The Express Tribune wrote on November 15 about black magic being one possible reason for Reham’s divorce: “In the weeks before their divorce, Reham claims she found ‘things emerging in the house’. She said she doesn’t know what those ‘small things’ [talismans called taveezes] were but the servants said she shouldn’t be touching them. Reham earlier hinted at ‘black magic’ being the cause of their split and this is what she is said to have referred to.”
Imran’s first wife, Jemima, was a rich woman, financially secure, shy by nature, socially withdrawn, and tolerant of Imran’s spirituality. Reham was just the opposite: Assertive, constantly on the lookout for a good chance, and less tolerant of what she thought was black magic practised in Imran’s house.

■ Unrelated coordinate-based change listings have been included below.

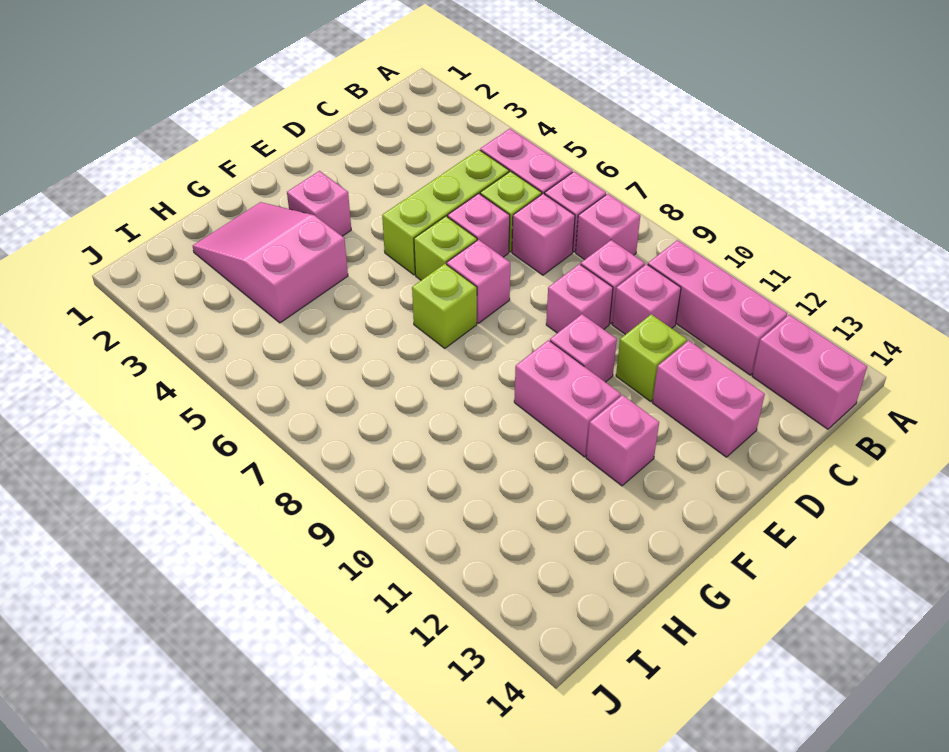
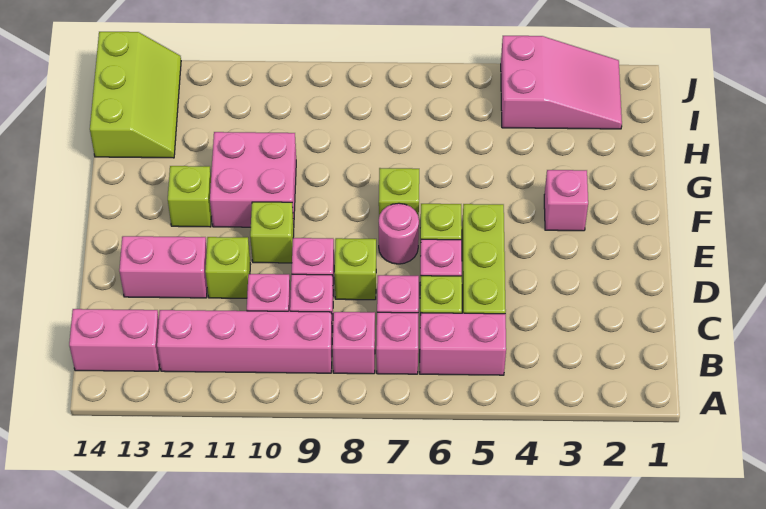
pink brick B10:B12 level 1 -> pink brick B9:B12 level 1
none -> lime brick D8 level 1
pink brick E7 level 1 -> pink round brick E7 level 1
pink brick E10 level 1 -> lime brick E10 level 1
pink brick F10:F11 level 1 -> pink brick F10:G11 level 1
pink brick F12 level 1 -> lime brick F12 level 1
pink slope G2:H4 level 1 top 4 -> pink slope I2:J4 level 1 top 4
none -> lime slope H13:J14 level 1 top 14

In a book Imran wrote, Pakistan: A Personal History, he talks about his strong sense of personal destiny, revealed through soothsayers. He recalls: “Pir Gi from Sahiwal said I would be very famous and make my mother a household name”. Imran had announced his first retirement when he met another clairvoyant: “Baba Chala lived in a little village just a few miles from the Indian border. He certainly had not heard about my retirement… The man looked at me and said I had not left my profession…It is the will of Allah; you are still in the game”.
But the man who stood by him as his spiritual mentor and crystal-gazer was Mian Bashir, who shocked him by naming the Quranic verse his mother used to read to him as a baby and predicted that Allah had “turned the tables” in his favour in the libel suit two English cricketers, Allan Lamb and Ian Botham, had brought against him. From his sense of predestination comes his risk-taking character.

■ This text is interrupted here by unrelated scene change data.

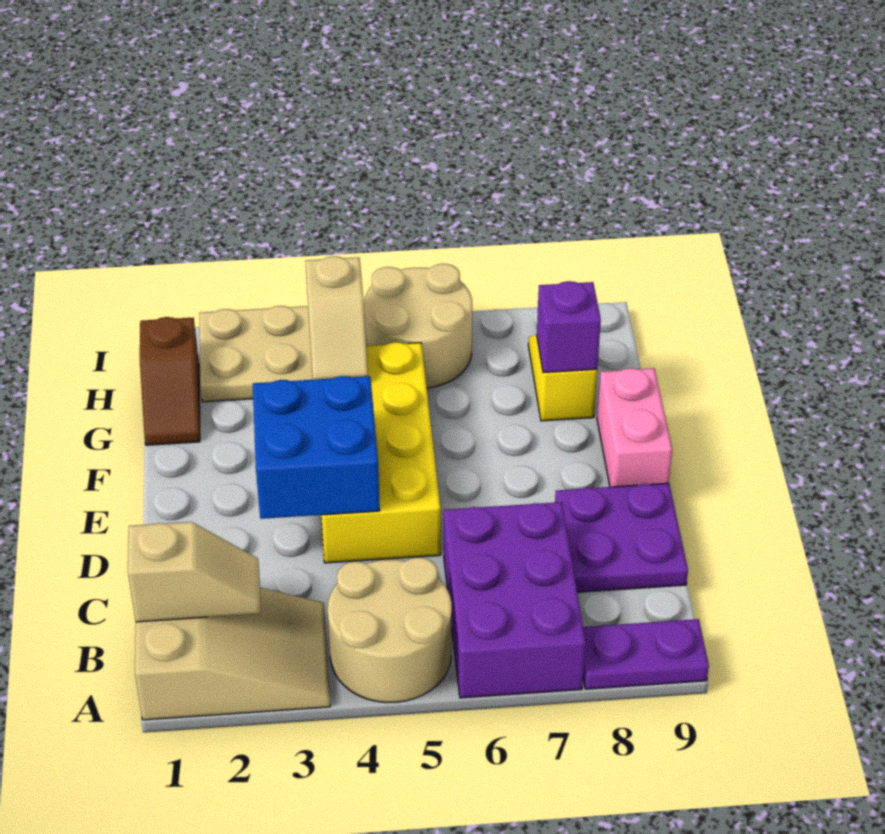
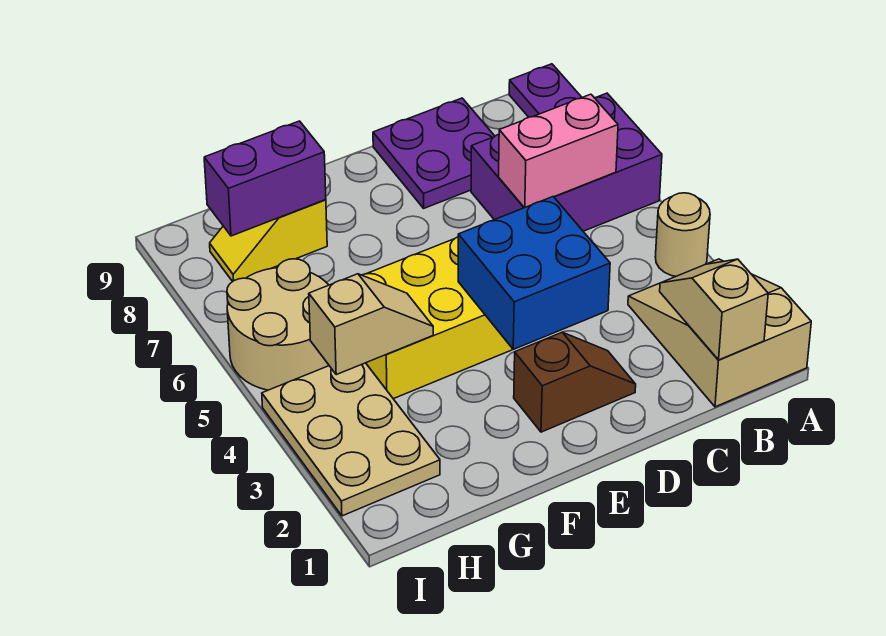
tan round brick A4:B5 level 1 -> tan round brick A4 level 1
pink brick E9:F9 level 1 -> pink brick B6:C6 level 2
brown slope G1:H1 level 1 top H -> brown slope D2:E2 level 1 top E
purple brick G8 level 2 -> purple brick G8:H8 level 2

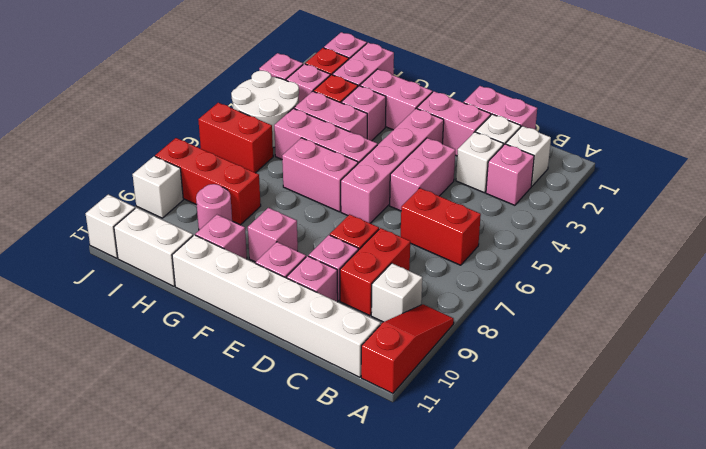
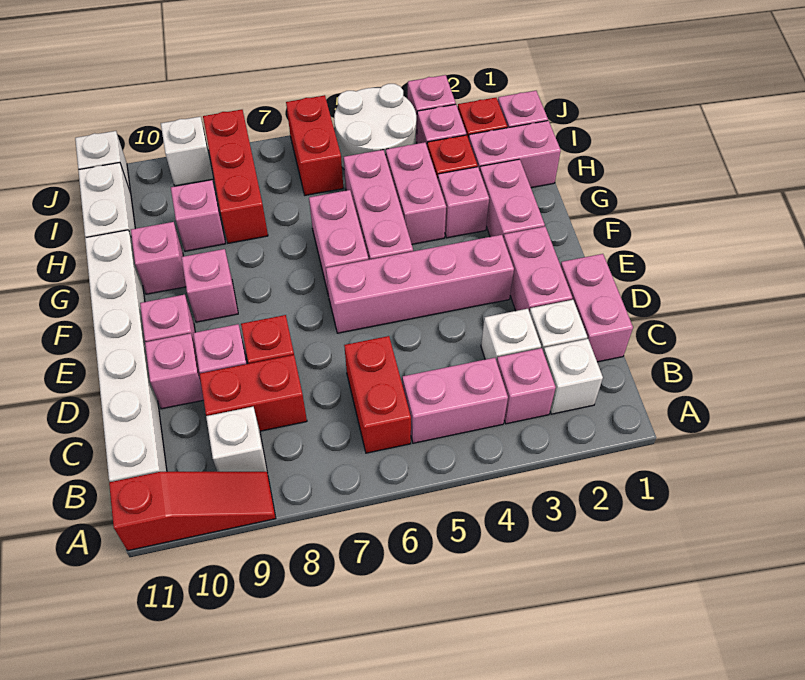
pink brick D4:D5 level 1 -> pink brick B4:B5 level 1
pink round brick H9 level 1 -> pink brick H9 level 1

Imran married Jemima in 1995 but the marriage was soon on the rocks. He is graceful in his expression of sincere regret at what happened: “The six months leading up to our divorce and the six months after made up the hardest year of my life”. If the book is a personal narrative, Jemima probably deserved more space. She was of far greater personal worth than he realised, although he is appropriately grateful that his two wonderful sons are growing up with her in England, away from the violent dystopia of Pakistan.
Imran’s last known spiritual guide was Ahmad Rafique Akhtar of the city of Gujar Khan. Akhtar reportedly used to decipher people’s fate from their names. Reham complains that Imran insistently enquired from her the full names of her parents. She may have mistaken this for black magic. There are reports that Imran is no longer a devotee of the “oracle” of Gujar Khan. In fact, Akhtar has been reported as saying very negative things about Imran after the spiritual break-up.
Jemima told Vanity Fair why she left Imran in 2004: “The billionaire’s girl and her two children are frequently ill with stomach complaints while her husband is ‘practically penniless’ and frequently away from home pursuing a political career. Jemima and the couple’s two children — Sulaiman and Kasim — have suffered from tummy bugs in their previous [Islamabad] home, which had peeling paint, grimy furniture and power cuts.”
I am a supporter of Imran because he is uncorrupt in a financially corrupt society. He has built a charity cancer hospital of international standard in Lahore where the poor are treated for free. He has built a university in backward Mianwali, his father’s native town, and is about to open another charity hospital in Peshawar. The young like a tough-talking, full-time denunciatory leader. But the “divine mission” for which he makes domestic sacrifices may ultimately turn out to just be politics.